Which lines in the items below contain the string "typed"? List every such line in full, and count a line only if the capitalization matches.

• Listed entries
--
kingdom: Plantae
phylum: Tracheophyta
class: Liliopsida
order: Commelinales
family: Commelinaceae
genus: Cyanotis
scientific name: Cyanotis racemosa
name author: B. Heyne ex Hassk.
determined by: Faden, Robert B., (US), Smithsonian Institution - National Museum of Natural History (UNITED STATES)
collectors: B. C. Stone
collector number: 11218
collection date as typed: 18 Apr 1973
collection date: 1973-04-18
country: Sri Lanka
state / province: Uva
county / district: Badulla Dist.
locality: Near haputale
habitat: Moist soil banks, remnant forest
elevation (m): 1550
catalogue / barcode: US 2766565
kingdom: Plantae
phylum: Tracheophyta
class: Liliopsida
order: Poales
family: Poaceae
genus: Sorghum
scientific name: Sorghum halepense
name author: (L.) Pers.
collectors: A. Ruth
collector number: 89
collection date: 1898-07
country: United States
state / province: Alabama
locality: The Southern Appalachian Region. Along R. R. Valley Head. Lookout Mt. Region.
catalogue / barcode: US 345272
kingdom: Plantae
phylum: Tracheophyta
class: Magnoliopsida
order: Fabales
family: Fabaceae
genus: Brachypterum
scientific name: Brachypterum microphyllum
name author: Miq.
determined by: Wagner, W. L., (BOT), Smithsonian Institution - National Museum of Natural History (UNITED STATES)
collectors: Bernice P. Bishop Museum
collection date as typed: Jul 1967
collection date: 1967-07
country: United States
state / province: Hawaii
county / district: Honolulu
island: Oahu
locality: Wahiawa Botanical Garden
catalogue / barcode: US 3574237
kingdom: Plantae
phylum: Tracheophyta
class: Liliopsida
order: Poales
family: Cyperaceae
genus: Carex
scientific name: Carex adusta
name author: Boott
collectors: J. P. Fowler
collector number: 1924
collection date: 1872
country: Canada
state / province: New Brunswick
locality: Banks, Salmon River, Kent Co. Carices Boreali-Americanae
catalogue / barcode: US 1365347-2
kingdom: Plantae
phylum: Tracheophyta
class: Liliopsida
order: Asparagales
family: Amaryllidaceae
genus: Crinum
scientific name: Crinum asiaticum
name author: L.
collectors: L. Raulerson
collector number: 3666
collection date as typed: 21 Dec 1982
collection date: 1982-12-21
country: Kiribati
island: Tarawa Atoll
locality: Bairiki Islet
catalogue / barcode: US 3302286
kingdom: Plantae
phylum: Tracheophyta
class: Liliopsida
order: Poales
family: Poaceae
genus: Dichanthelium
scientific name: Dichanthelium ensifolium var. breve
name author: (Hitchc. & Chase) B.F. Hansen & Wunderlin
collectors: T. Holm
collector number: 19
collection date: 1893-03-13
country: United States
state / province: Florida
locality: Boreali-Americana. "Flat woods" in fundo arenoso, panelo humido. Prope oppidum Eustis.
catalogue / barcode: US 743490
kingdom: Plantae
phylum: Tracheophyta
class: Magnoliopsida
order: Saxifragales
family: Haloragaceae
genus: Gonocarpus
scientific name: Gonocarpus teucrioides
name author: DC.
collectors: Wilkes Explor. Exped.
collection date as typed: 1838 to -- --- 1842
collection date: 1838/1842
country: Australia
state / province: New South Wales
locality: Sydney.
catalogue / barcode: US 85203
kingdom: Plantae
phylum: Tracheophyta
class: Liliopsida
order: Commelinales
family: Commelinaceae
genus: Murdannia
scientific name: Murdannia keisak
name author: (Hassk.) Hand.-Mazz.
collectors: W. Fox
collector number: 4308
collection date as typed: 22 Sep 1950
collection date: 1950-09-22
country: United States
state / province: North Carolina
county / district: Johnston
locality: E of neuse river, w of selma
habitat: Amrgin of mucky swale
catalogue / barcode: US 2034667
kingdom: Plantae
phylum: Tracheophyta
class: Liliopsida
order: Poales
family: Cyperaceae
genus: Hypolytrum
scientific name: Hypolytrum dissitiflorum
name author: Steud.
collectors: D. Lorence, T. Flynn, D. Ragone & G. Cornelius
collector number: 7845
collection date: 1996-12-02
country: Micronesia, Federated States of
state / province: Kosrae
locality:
--
• The completed task
collection date as typed: 18 Apr 1973
collection date as typed: Jul 1967
collection date as typed: 21 Dec 1982
collection date as typed: 1838 to -- --- 1842
collection date as typed: 22 Sep 1950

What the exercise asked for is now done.